I was expecting good things from Wherever You Go There You Are: Mindfulness Meditation in Everyday Life by Jon Kabat-Zinn. He is the developer of mindfulness-based stress reduction (MBSR) therapy, and a founding director of the Center for Mindfulness at the University of Massachusetts Medical School. This book was a best-seller, yet it managed to fall short of my expectations.
Things started off well. I appreciated the lightheartedness of such comments as meditation “does not involve becoming some kind of zombie, vegetable, self-absorbed, narcissist, navel gazer, [or] space cadet”. The book was laid out in a way that aimed to provide quick and easy access to the fundamentals of mindfulness meditation, with the message that anyone can meditate. However, for me the book didn’t live up to the goal of making mindfulness meditation more accessible, and to be honest I was very tempted to give up partway through.

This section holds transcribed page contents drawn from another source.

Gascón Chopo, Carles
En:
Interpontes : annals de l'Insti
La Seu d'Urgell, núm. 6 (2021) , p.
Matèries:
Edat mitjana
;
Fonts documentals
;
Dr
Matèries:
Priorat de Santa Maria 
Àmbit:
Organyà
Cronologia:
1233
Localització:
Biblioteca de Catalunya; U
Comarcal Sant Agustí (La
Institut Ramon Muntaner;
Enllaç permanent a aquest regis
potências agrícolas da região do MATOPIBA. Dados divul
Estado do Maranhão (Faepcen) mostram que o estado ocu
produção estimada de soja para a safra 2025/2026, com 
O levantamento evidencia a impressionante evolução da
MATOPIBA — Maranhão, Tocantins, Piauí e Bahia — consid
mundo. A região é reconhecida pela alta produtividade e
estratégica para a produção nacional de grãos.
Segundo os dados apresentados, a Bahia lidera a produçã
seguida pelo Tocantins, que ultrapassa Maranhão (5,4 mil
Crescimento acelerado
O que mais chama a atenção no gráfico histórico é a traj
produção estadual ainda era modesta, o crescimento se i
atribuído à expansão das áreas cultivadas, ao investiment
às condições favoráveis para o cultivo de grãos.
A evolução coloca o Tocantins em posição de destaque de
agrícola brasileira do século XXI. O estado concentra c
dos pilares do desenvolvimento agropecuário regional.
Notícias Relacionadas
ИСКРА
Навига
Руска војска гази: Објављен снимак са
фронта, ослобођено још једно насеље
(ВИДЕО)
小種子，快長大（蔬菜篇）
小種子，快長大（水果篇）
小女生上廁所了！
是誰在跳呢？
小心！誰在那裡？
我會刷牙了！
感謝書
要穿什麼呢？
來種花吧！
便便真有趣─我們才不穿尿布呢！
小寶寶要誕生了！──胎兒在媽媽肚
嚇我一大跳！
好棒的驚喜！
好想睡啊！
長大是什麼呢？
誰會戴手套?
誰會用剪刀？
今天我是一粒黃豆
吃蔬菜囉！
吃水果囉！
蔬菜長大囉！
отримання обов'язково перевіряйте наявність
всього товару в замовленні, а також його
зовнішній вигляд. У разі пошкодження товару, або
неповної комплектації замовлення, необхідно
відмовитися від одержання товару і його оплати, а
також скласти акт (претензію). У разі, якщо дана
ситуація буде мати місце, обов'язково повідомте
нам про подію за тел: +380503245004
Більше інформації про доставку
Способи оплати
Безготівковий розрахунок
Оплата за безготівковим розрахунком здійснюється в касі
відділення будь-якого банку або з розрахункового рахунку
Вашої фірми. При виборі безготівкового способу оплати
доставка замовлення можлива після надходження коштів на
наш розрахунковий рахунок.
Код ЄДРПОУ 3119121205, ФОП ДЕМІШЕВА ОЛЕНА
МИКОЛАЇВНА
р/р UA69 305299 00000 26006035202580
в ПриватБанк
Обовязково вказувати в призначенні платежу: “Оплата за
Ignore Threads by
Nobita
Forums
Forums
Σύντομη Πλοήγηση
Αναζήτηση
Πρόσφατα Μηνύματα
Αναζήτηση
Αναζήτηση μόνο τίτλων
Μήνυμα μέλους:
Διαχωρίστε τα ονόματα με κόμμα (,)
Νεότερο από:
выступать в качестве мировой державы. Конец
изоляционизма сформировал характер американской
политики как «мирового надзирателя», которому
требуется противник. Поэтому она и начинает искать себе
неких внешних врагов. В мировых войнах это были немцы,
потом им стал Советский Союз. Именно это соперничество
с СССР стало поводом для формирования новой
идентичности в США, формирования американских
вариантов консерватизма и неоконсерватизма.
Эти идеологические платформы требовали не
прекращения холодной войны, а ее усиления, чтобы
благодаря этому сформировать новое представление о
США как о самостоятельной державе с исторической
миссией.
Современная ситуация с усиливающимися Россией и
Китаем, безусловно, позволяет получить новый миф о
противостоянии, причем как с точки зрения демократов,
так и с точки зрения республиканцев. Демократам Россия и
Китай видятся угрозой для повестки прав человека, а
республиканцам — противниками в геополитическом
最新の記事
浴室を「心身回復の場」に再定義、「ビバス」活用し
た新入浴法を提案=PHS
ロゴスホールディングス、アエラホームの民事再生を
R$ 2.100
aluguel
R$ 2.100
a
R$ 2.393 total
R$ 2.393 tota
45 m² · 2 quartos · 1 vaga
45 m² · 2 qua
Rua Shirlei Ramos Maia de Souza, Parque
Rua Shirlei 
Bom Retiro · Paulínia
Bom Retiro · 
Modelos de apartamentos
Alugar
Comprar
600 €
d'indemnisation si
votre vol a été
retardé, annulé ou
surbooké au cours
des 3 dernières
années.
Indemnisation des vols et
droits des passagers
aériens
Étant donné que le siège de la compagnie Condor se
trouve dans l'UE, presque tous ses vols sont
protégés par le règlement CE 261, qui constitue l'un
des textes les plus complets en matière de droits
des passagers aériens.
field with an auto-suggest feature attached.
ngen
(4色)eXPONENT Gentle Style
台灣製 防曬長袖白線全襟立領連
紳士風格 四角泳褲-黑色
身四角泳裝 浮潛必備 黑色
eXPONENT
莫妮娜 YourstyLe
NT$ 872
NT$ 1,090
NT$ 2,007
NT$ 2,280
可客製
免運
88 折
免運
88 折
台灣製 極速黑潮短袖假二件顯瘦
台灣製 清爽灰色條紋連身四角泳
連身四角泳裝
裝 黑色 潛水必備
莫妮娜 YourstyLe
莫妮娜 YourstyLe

The book was more focused on formal meditation practice than I was expecting. The author writes about sitting to meditate not simply as the physical act of sitting but as a sort of profound capital-S Sitting. I’ve heard that use of the term before and it has always somehow struck me as a tad pretentious. Walking meditation was also covered, with a lot of attention given to a formal practice that involves walking back and forth focusing on the motions of walking. I was disappointed by this, as one of my favourite ways to be mindful is to go out for walks and pay attention to the many small beauties of nature. At the stress reduction clinic where the the author practices, they have clients do an introduction to lying meditation that involves a 45 minute body scan while lying down, which is fine, but I don’t think that it’s something that’s necessarily a draw for people who aren’t wanting to make a considerable commitment to formal meditation practice.

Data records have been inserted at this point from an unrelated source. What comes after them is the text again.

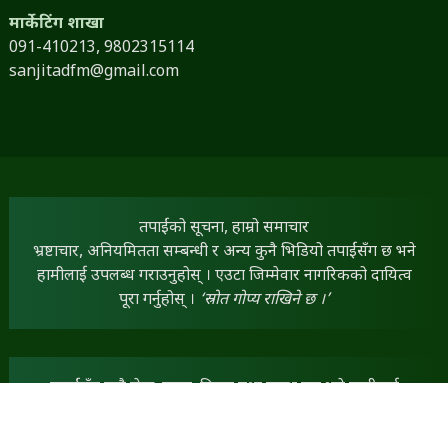
मार्केटिंग शाखा
091-410213,
9802315114
sanjitadfm@gmail.com
तपाईंको सूचना, हाम्रो समाचार
भ्रष्टाचार, अनियमितता सम्बन्धी र अन्य कुनै भिडियो तपाईंसँग छ भने
हामीलाई उपलब्ध गराउनुहोस् । एउटा जिम्मेवार नागरिकको दायित्व
पूरा गर्नुहोस् ।
‘स्रोत गोप्य राखिने छ ।’
तपाईंसँग कुनै लेख, रचना, विचार तथा स्तम्भ छन् भने हामीलाई
dineshfm93.8mhz@gmail.com
मा पठाउन सक्नुहुनेछ ।
तपाईंका सामग्रीलाई हामी प्राथमिकताका साथ प्रकाशित गर्नेछौं ।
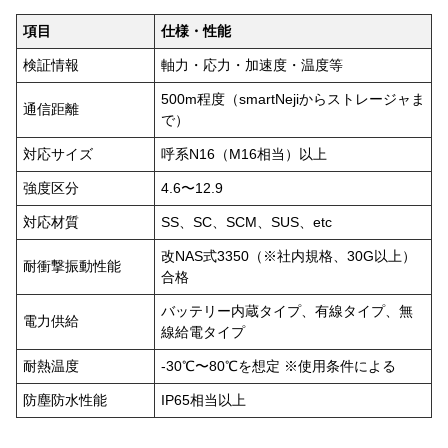
項目
仕様・性能
検証情報
軸力・応力・加速度・温度等
500m程度（smartNejiからストレージャま
通信距離
で）
対応サイズ
呼系N16（M16相当）以上
強度区分
4.6〜12.9
対応材質
SS、SC、SCM、SUS、etc
改NAS式3350（※社内規格、30G以上）
耐衝撃振動性能
合格
バッテリー内蔵タイプ、有線タイプ、無
電力供給
線給電タイプ
耐熱温度
-30℃〜80℃を想定 ※使用条件による
防塵防水性能
IP65相当以上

There were some very good suggestions, including trusting your own ability to reflect and grow and being generous to yourself and others. Kabat-Zinn explains that it’s possible to find understanding and transformation in the present moment. He wrote “You cannot escape yourself, try as you might”. A variety of metaphors were used that seemed quite intuitive, such as you can’t stop the waves but you can learn to surf, and awareness is like a pot that is able to contain strong emotions. Other metaphors made less sense to me, like the idea that we are dancing mountains or that parenting is like an extended meditation retreat, with the child as the Zen master. He also likened sitting with our breathing to sitting by an open fire back in the caveman days.
At times the book tends to venture into more obscure territory, and this is where it really lost me. The author suggests contemplating “what is my Way?” as part of meditation practice, and adds that “as a human being, you are the central figure in the universal hero’s mythic journey.” A quirk that irritated me slightly was his apparent love-on for Henry David Thoreau’s book Walden, which is quoted frequently. I’m not familiar with that book, and am really not sure why I’m supposed to care about it.

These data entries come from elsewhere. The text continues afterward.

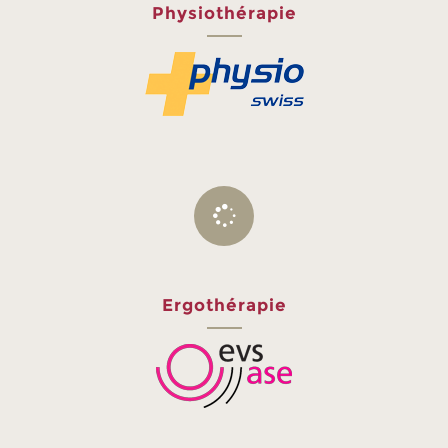
Physiothérapie
Ergothérapie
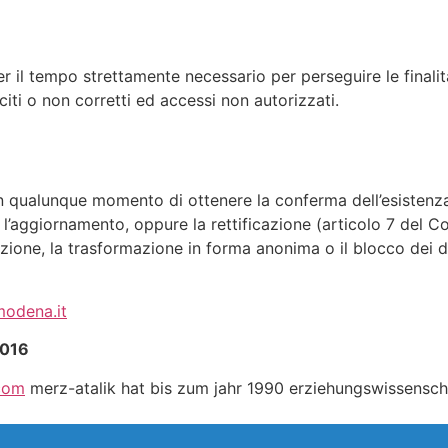
er il tempo strettamente necessario per perseguire le finali
eciti o non corretti ed accessi non autorizzati.
tto in qualunque momento di ottenere la conferma dell’esiste
 o l’aggiornamento, oppure la rettificazione (articolo 7 del C
azione, la trasformazione in forma anonima o il blocco dei da
odena.it
2016
.com
merz-atalik hat bis zum jahr 1990 erziehungswissensc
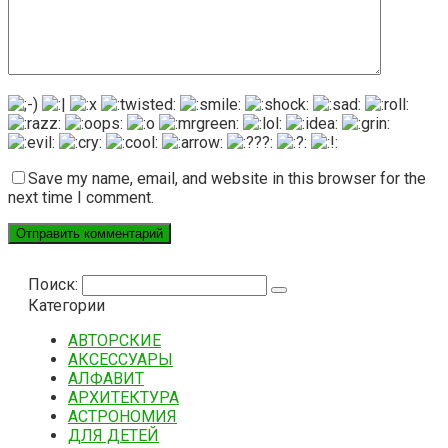
Save my name, email, and website in this browser for the
next time I comment.
Поиск:
Категории
АВТОРСКИЕ
АКСЕССУАРЫ
АЛФАВИТ
АРХИТЕКТУРА
АСТРОНОМИЯ
ДЛЯ ДЕТЕЙ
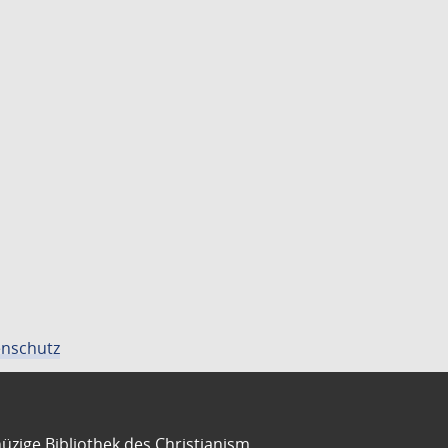
nschutz
üzige Bibliothek des Christianism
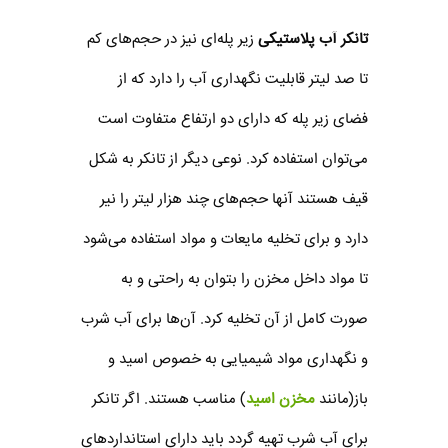
تانکر آب پلاستیکی
زیر پله‌ای نیز در حجم‌های کم
تا صد لیتر قابلیت نگهداری آب را دارد که از
فضای زیر پله که دارای دو ارتفاع متفاوت است
می‌توان استفاده کرد. نوعی دیگر از تانکر به شکل
قیف هستند آنها حجم‌های چند هزار لیتر را نیر
دارد و برای تخلیه مایعات و مواد استفاده می‌شود
تا مواد داخل مخزن را بتوان به راحتی و به
صورت کامل از آن تخلیه کرد. آن‌ها برای آب شرب
و نگهداری مواد شیمیایی به خصوص اسید و
باز(مانند
مخزن اسید
) مناسب هستند. اگر تانکر
برای آب شرب تهیه گردد باید دارای استانداردهای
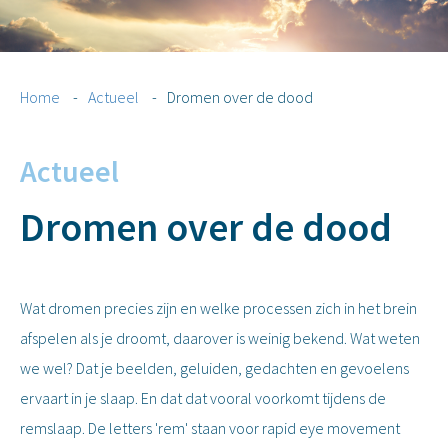
Home
-
Actueel
-
Dromen over de dood
Actueel
Dromen over de dood
Wat dromen precies zijn en welke processen zich in het brein
afspelen als je droomt, daarover is weinig bekend. Wat weten
we wel? Dat je beelden, geluiden, gedachten en gevoelens
ervaart in je slaap. En dat dat vooral voorkomt tijdens de
remslaap. De letters 'rem' staan voor rapid eye movement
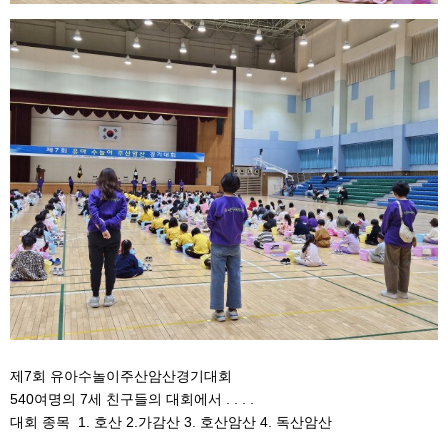
제7회 유아수놀이주산암산경기대회
540여명의 7세 친구들의 대회에서 . . . .
대회 종목 1. 호산 2.가감산 3. 호산암산 4. 독산암산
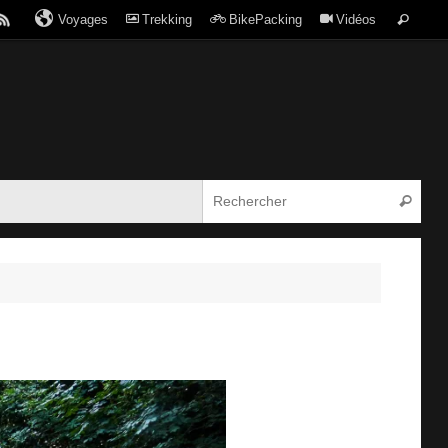
Voyages
Trekking
BikePacking
Vidéos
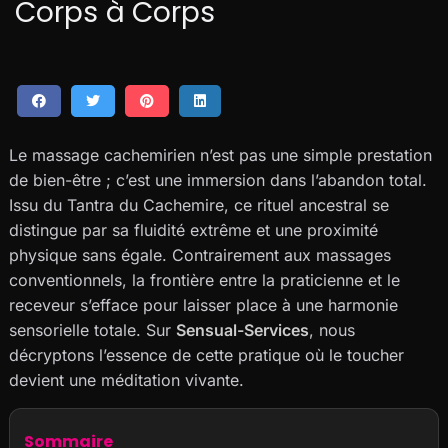
Corps à Corps
Le massage cachemirien n’est pas une simple prestation
de bien-être ; c’est une immersion dans l’abandon total.
Issu du Tantra du Cachemire, ce rituel ancestral se
distingue par sa fluidité extrême et une proximité
physique sans égale. Contrairement aux massages
conventionnels, la frontière entre la praticienne et le
receveur s’efface pour laisser place à une harmonie
sensorielle totale. Sur
Sensual-Services
, nous
décryptons l’essence de cette pratique où le toucher
devient une méditation vivante.
Sommaire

I think my view on the book would have been different had I been looking for something heavily focused on formal meditation. However, that’s just not the way that I’m wanting to incorporate mindfulness into my everyday life. I’m not someone who has any desire to go to a silent meditation retreat; that’s not how I choose to go about my inwardly and outwardly mindful journey.
I will leave you with this sentence from the afterword, which I think really captures the book as a whole: “Can we realize that wherever we go, there we are and that this ‘there’ is always ‘here’ and so requires at least acknowledgment and perhaps a degree of acceptance of what is, however it is, because it already is?”